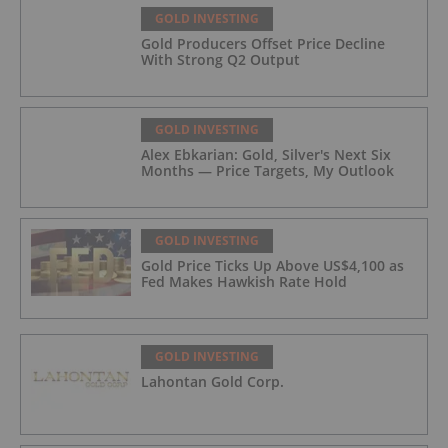
GOLD INVESTING
Gold Producers Offset Price Decline
With Strong Q2 Output
GOLD INVESTING
Alex Ebkarian: Gold, Silver's Next Six
Months — Price Targets, My Outlook
GOLD INVESTING
Gold Price Ticks Up Above US$4,100 as
Fed Makes Hawkish Rate Hold
GOLD INVESTING
Lahontan Gold Corp.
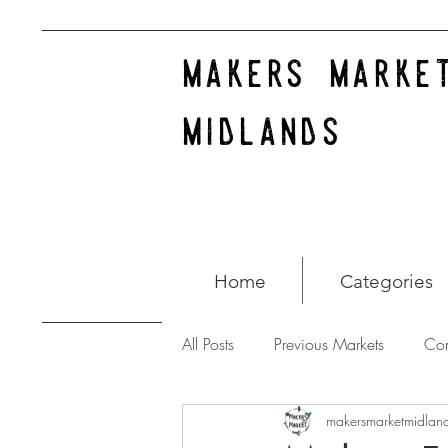
makers marke
midlands
Home
Categories
All Posts
Previous Markets
Co
makersmarketmidlan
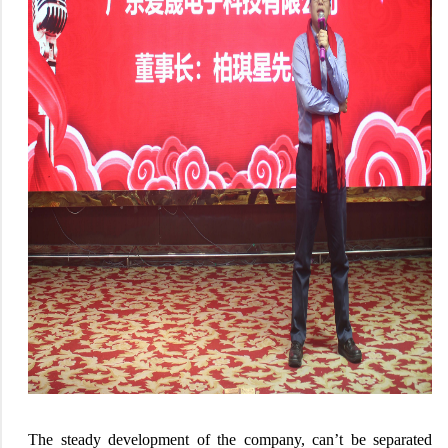
The steady development of the company, can’t be separated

____________

- DIRECTIONS FOR THIS TASK -
Leaving the pictures out, reproduce the entries above exactly.

- YOUR RESPONSE -
GOLD INVESTING
Gold Producers Offset Price Decline
With Strong Q2 Output
GOLD INVESTING
Alex Ebkarian: Gold, Silver's Next Six
Months — Price Targets, My Outlook
GOLD INVESTING
Gold Price Ticks Up Above US$4,100 as
Fed Makes Hawkish Rate Hold
GOLD INVESTING
Lahontan Gold Corp.
makers marke
midlands
Home
Categories
All Posts
Previous Markets
Co
makersmarketmidlan
The steady development of the company, can’t be separated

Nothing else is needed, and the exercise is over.